---------- Text under study ----------
Once again, why is betrothal or the announcement of same, ridiculous?
So you agree that your "tradition for tradition's sake" argument is bogus.
What then, is your problem with people announcing their betrothal?
Because it has lost all meaning. Nobody expects it to really last for a lifetime. Especially not with the divorce rates.
I seem to understand from previous conversation with him that Claus is not married.
I think that bears on this topic in at least one way.
My personal life is none of your business.
That's exactly right. Claus' argument, which he either vaguely refers to a 'historical' definition or suggests it concerns a ring, a ceremony and an announcement, rests on the fact that engagement = 'hullabaloo'. The very fact so many people have said that the hullabaloo isn't necessary to be engaged (and while there might be pressure from the parents to have a party, that hardly equates some wider meaning to engagement), he ignores.
No, I don't ignore it. I disagree with it. Call it what it is, not what you want it to be.
Claus, you can say I misread your posts all you want. I might even agree I've misunderstood. Yet I keep asking for clarification, which you dodge again and again. Yes, this is indeed ridiculous. If you would just articulate in one post what engagement means, clearly, without obfuscating to some historical and obviously outdated interpretation, we might conclude something. Instead you've continued to embarrass yourself.
Like the drumstick debacle, you not only demonstrate a failure to understand how language operates but you refuse to be educated on it by a number of people.
You have "misunderstood" so many times that it is very hard to believe that it isn't intentional. To say the least.
Exactly. If formal means 'as per custom', does that mean one cannot wed until the man gets down on knee with a ring? Of course not. How ridiculous.
You are quite right. Still, nobody has claimed that. You can get married simply by going to city hall. That's not a "custom", that's simply what is required to get married that way.
---------- Data to process ----------
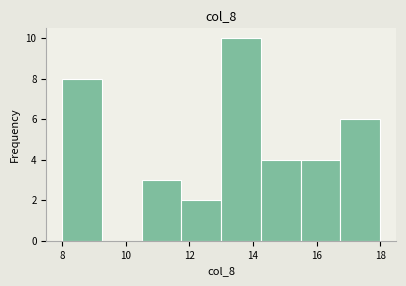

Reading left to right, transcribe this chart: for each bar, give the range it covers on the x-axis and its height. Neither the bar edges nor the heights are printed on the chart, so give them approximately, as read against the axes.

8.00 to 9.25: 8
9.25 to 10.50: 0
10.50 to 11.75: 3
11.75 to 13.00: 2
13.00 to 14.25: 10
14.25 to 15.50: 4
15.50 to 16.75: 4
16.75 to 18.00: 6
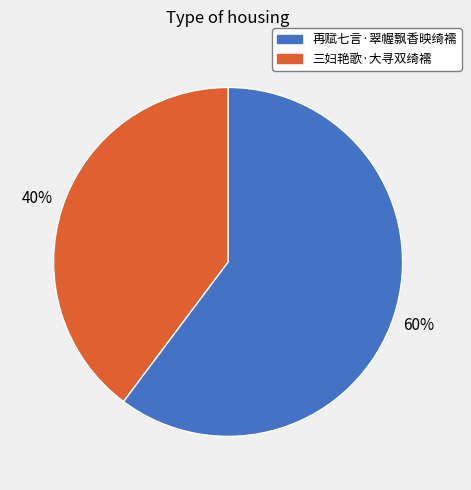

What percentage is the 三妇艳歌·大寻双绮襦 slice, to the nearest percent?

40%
----------
__Requirement A__
In the forum argument about engagement above, what reason is given for objecting to people announcing their betrothal? Answer in one to three sentences.
__Requirement B__
Reproduce all of the records above word for word, leaving out the pictures.

__Exercise result A__
The objection is that announcing a betrothal has lost all meaning. Nobody expects it to really last for a lifetime, especially with current divorce rates.

__Exercise result B__
Reading left to right, transcribe this chart: for each bar, give the range it covers on the x-axis and its height. Neither the bar edges nor the heights are printed on the chart, so give them approximately, as read against the axes.

8.00 to 9.25: 8
9.25 to 10.50: 0
10.50 to 11.75: 3
11.75 to 13.00: 2
13.00 to 14.25: 10
14.25 to 15.50: 4
15.50 to 16.75: 4
16.75 to 18.00: 6

What percentage is the 三妇艳歌·大寻双绮襦 slice, to the nearest percent?

40%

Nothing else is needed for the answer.